How to properly set binary flags in a Python polars dataframe

Question

When implementing a binary flag column in Python polars v0.15.15, I came across some seemingly weird behavior. Given a df

import polars as pl

df = pl.DataFrame({
        "col1": [0,1,2,3],
        "flag": [0,0,0,0]
    })

I set the flag by or-ing the current flag value, e.g. 2

df = df.with_column(
        pl.when((pl.col("col1") < 1) | (pl.col("col1") >= 3))
        .then(pl.col("flag") | 2) # set flag b0010
        .otherwise(pl.col("flag"))
    )
print(df)
shape: (4, 2)
┌──────┬──────┐
│ col1 ┆ flag │
│ ---  ┆ ---  │
│ i64  ┆ i64  │
╞══════╪══════╡
│ 0    ┆ 2    │
│ 1    ┆ 0    │
│ 2    ┆ 0    │
│ 3    ┆ 2    │
└──────┴──────┘

So far so good, however when adding another flag, I get something unexpected:

df = df.with_column(
        pl.when(pl.col("col1") > -1)  
        .then(pl.col("flag") | 4) # also set flag b0100
        .otherwise(pl.col("flag"))
    )
print(df)
shape: (4, 2)
┌──────┬──────┐
│ col1 ┆ flag │
│ ---  ┆ ---  │
│ i64  ┆ i64  │
╞══════╪══════╡
│ 0    ┆ 6    │
│ 1    ┆ 6    │ # <-- ?! 0 | 4 is 4, not 6
│ 2    ┆ 6    │ # <-- ?! 0 | 4 is 4, not 6
│ 3    ┆ 6    │
└──────┴──────┘

Why are all flags now 6? I'd expect [6, 4, 4, 6]
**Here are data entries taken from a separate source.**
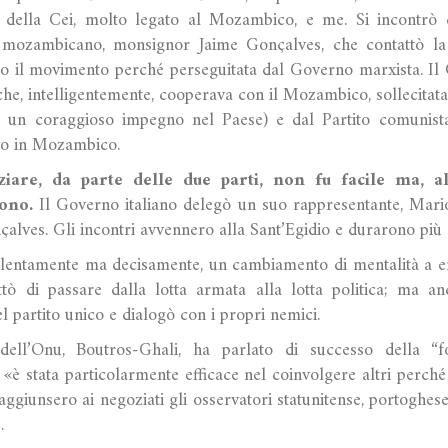
e della Cei, molto legato al Mozambico, e me. Si incontrò co
 mozambicano, monsignor Jaime Gonçalves, che contattò l
so il movimento perché perseguitata dal Governo marxista. I
 che, intelligentemente, cooperava con il Mozambico, sollecitat
o un coraggioso impegno nel Paese) e dal Partito comunista 
ivo in Mozambico.
ziare, da parte delle due parti, non fu facile ma, al
ono.
Il Governo italiano delegò un suo rappresentante, Mario
alves. Gli incontri avvennero alla Sant’Egidio e durarono più 
 lentamente ma decisamente, un cambiamento di mentalità a en
ettò di passare dalla lotta armata alla lotta politica; ma 
l partito unico e dialogò con i propri nemici.
 dell’Onu, Boutros-Ghali, ha parlato di successo della “f
 «è stata particolarmente efficace nel coinvolgere altri perch
i aggiunsero ai negoziati gli osservatori statunitense, portoghese
e.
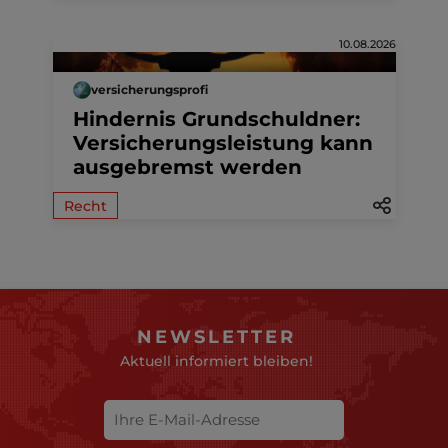
10.08.2026
versicherungsprofi
Hindernis Grundschuldner:
Versicherungsleistung kann
ausgebremst werden
Recht
NEWSLETTER
Aktuell informiert bleiben!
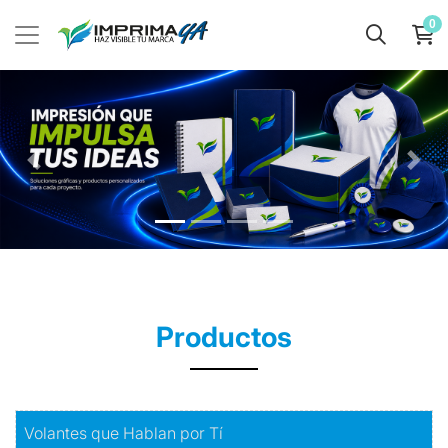
0
Productos
Comprar
Volantes que Hablan por Tí
Volantes que Hablan por Tí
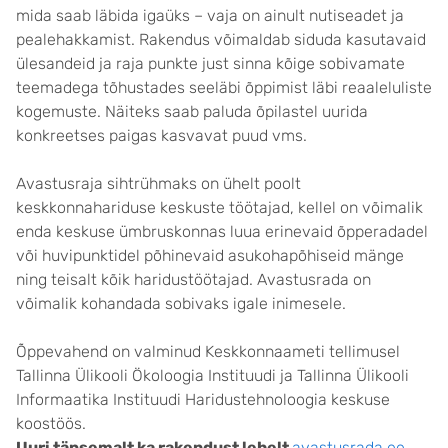
mida saab läbida igaüks – vaja on ainult nutiseadet ja
pealehakkamist. Rakendus võimaldab siduda kasutavaid
ülesandeid ja raja punkte just sinna k
õige sobivamate
teemadega tõhustades seeläbi õppimist läbi reaaleluliste
kogemuste. Näiteks saab paluda õpilastel uurida
konkreetses paigas kasvavat puud vms.
Avastusraja sihtrühmaks on ühelt poolt
keskkonnahariduse keskuste töötajad, kellel on võimalik
enda keskuse ümbruskonnas luua erinevaid õpperadadel
või huvipunktidel põhinevaid asukohapõhiseid mänge
ning teisalt kõik haridustöötajad. Avastusrada on
võimalik kohandada sobivaks igale inimesele.
Õppevahend on valminud Keskkonnaameti tellimusel
Tallinna Ülikooli Ökoloogia Instituudi ja Tallinna Ülikooli
Informaatika Instituudi Haridustehnoloogia keskuse
koostöös.
Uuri täpsemalt ka rakendust lehelt
avastusrada.ee
.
Doing it the other way around (set flag 4, then flag 2), the result is as expected:

df = pl.DataFrame({"col1": [0,1,2,3], "flag": [0,0,0,0]})
df = df.with_column(
        pl.when(pl.col("col1") > -1)  
        .then(pl.col("flag") | 4)
        .otherwise(pl.col("flag"))
    )
df = df.with_column(
        pl.when((pl.col("col1") < 1) | (pl.col("col1") >= 3))
        .then(pl.col("flag") | 2)
        .otherwise(pl.col("flag"))
    )
print(df)
shape: (4, 2)
┌──────┬──────┐
│ col1 ┆ flag │
│ ---  ┆ ---  │
│ i64  ┆ i64  │
╞══════╪══════╡
│ 0    ┆ 6    │
│ 1    ┆ 4    │
│ 2    ┆ 4    │
│ 3    ┆ 6    │
└──────┴──────┘

What's going on here, what am I missing?

Answer 1

polars 0.17.14 update:

The issue is fixed; see also closed issue on github.

---

old answer:

Work-arounds would be for example an apply (rather inefficient):

import polars as pl

df = pl.DataFrame({"col1": [0,1,2,3], "flag": [0,0,0,0]})

df = df.with_columns(
        pl.when((pl.col("col1") < 1) | (pl.col("col1") >= 3))
        .then(pl.col("flag").apply(lambda flag: flag | 2)) # set flag b0010
        .otherwise(pl.col("flag"))
    )
df = df.with_columns(
        pl.when(pl.col("col1") > -1)
        .then(pl.col("flag").apply(lambda flag: flag | 4)) # set/combine with flag b0100
        .otherwise(pl.col("flag"))
    )
print(df)
shape: (4, 2)
┌──────┬──────┐
│ col1 ┆ flag │
│ ---  ┆ ---  │
│ i64  ┆ i64  │
╞══════╪══════╡
│ 0    ┆ 6    │
│ 1    ┆ 4    │
│ 2    ┆ 4    │
│ 3    ┆ 6    │
└──────┴──────┘

Or similarly np.bitwise_or (thanks @jqurious):

df.with_columns(
        pl.when(condition_for_flag)
        .then(np.bitwise_or(pl.col("flag"), flag_to_set))
        .otherwise(pl.col("flag"))
        )

or np.where instead of polar's when-then-else, then cast result back to series:

df.with_columns(
        pl.Series(
            np.where(condition_for_flag,
                     df["flag"].to_numpy() | flag_to_set,
                     df["flag"]
            )
        ).alias("flag")
    )

Both np.bitwise_ and np.where seem to be more efficient than the apply. While apply most likely has linear time complexity, np.bitwise_ and np.where might perform differently depending on input size. Test for your specific (typical) input size in case of doubt.